Why is a segmentation fault not recoverable?

When exactly does segmentation fault happen (=when is SIGSEGV sent)?

When you attempt to access memory you don’t have access to, such as accessing an array out of bounds or dereferencing an invalid pointer. The signal SIGSEGV is standardized but different OS might implement it differently. “Segmentation fault” is mainly a term used in *nix systems, Windows calls it “access violation”.

Why is the process in undefined behavior state after that point?

Because one or several of the variables in the program didn’t behave as expected. Let’s say you have some array that is supposed to store a number of values, but you didn’t allocate enough room for all them. So only those you allocated room for get written correctly, and the rest written out of bounds of the array can hold any values. How exactly is the OS to know how critical those out of bounds values are for your application to function? It knows nothing of their purpose.

Furthermore, writing outside allowed memory can often corrupt other unrelated variables, which is obviously dangerous and can cause any random behavior. Such bugs are often hard to track down. Stack overflows for example are such segmentation faults prone to overwrite adjacent variables, unless the error was caught by protection mechanisms.

If we look at the behavior of “bare metal” microcontroller systems without any OS and no virtual memory features, just raw physical memory – they will just silently do exactly as told – for example, overwriting unrelated variables and keep on going. Which in turn could cause disastrous behavior in case the application is mission-critical.

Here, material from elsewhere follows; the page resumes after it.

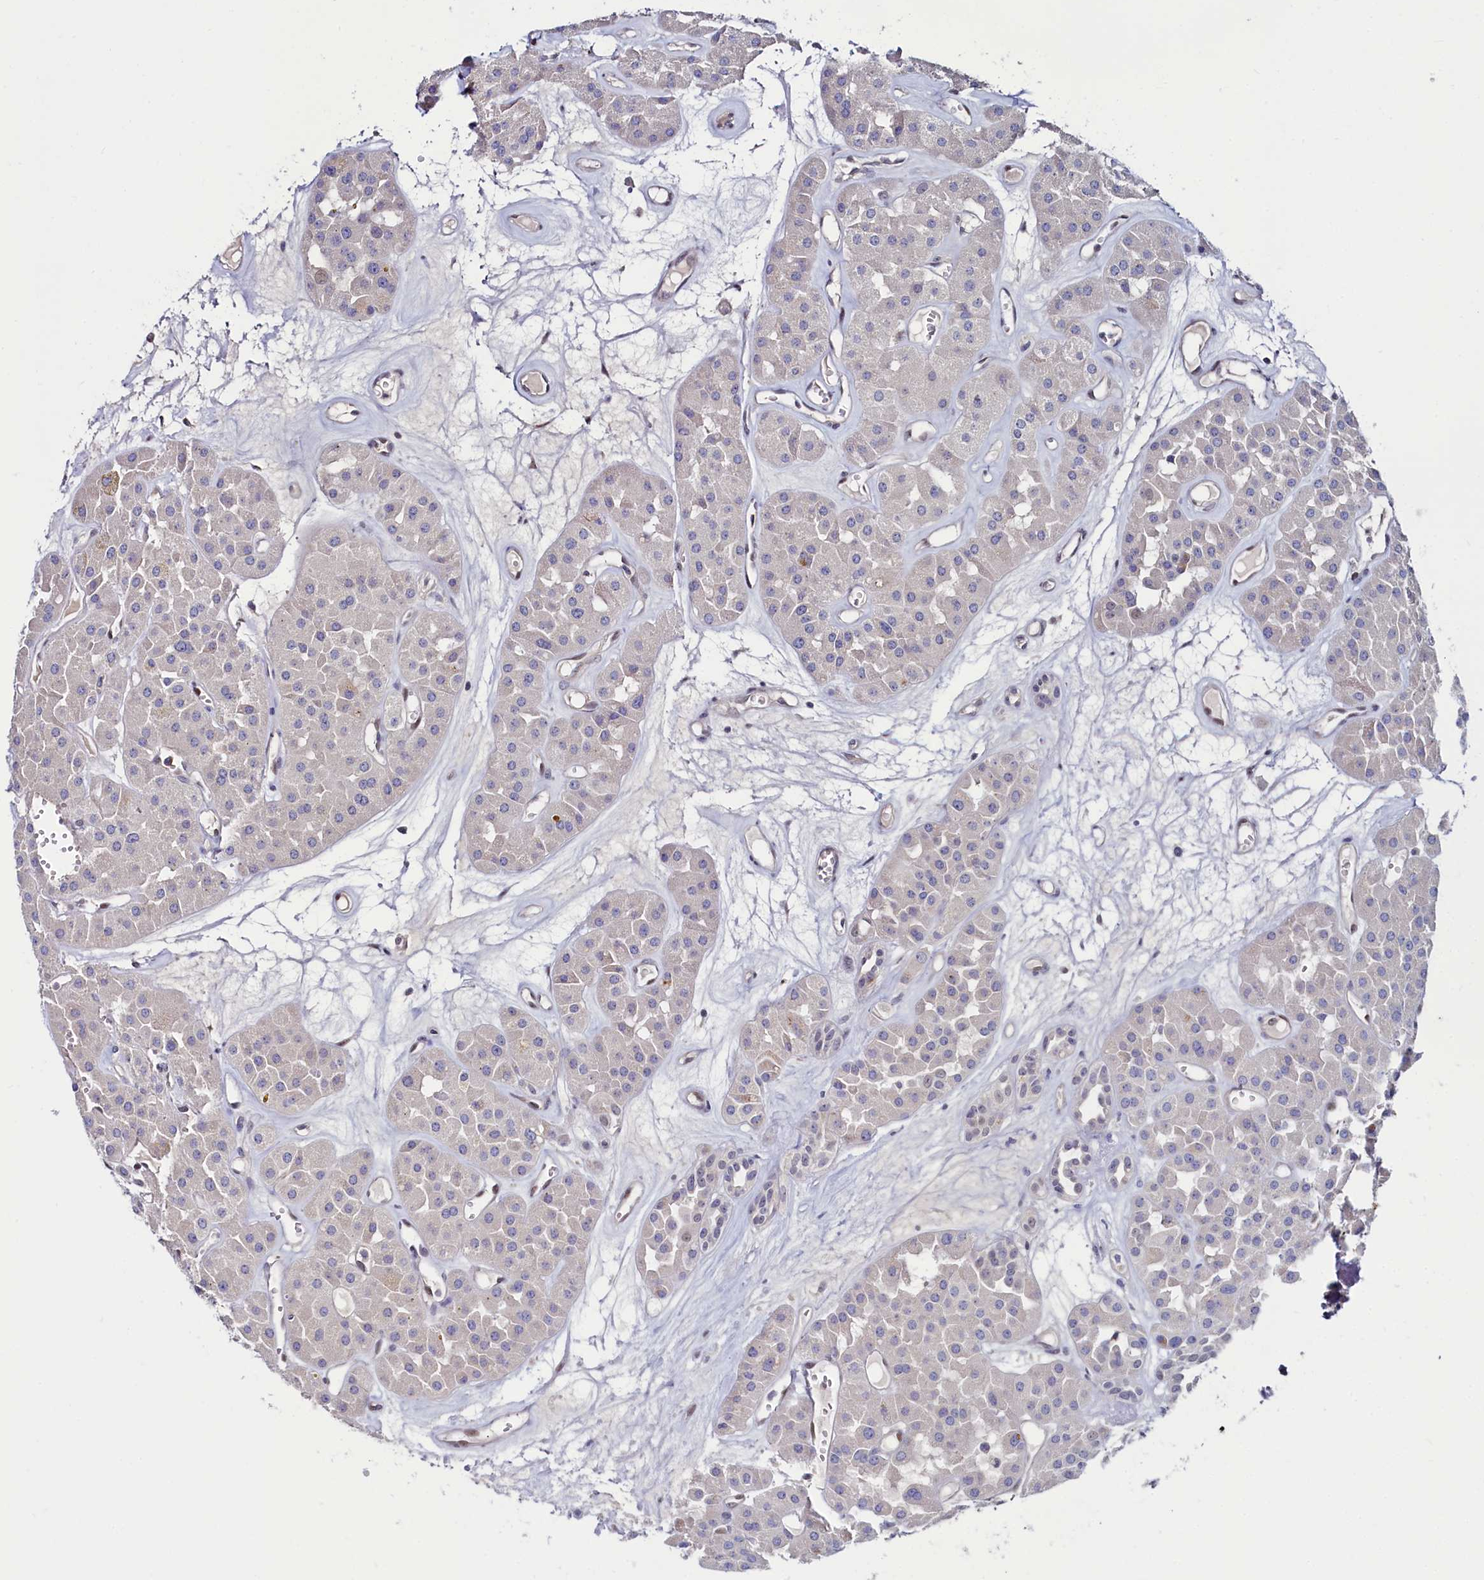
{"staining": {"intensity": "negative", "quantity": "none", "location": "none"}, "tissue": "renal cancer", "cell_type": "Tumor cells", "image_type": "cancer", "snomed": [{"axis": "morphology", "description": "Carcinoma, NOS"}, {"axis": "topography", "description": "Kidney"}], "caption": "Micrograph shows no protein positivity in tumor cells of renal cancer tissue.", "gene": "ASTE1", "patient": {"sex": "female", "age": 75}}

Why is it not recoverable?

Because the OS doesn’t know what your program is supposed to be doing.

Though in the “bare metal” scenario above, the system might be smart enough to place itself in a safe mode and keep going. Critical applications such as automotive and med-tech aren’t allowed to just stop or reset, as that in itself might be dangerous. They will rather try to “limp home” with limited functionality.

Why does this solution avoid that unrecoverable state? Does it even?

That solution is just ignoring the error and keeps on going. It doesn’t fix the problem that caused it. It’s a very dirty patch and setjmp/longjmp in general are very dangerous functions that should be avoided for any purpose.

We have to realize that a segmentation fault is a symptom of a bug, not the cause.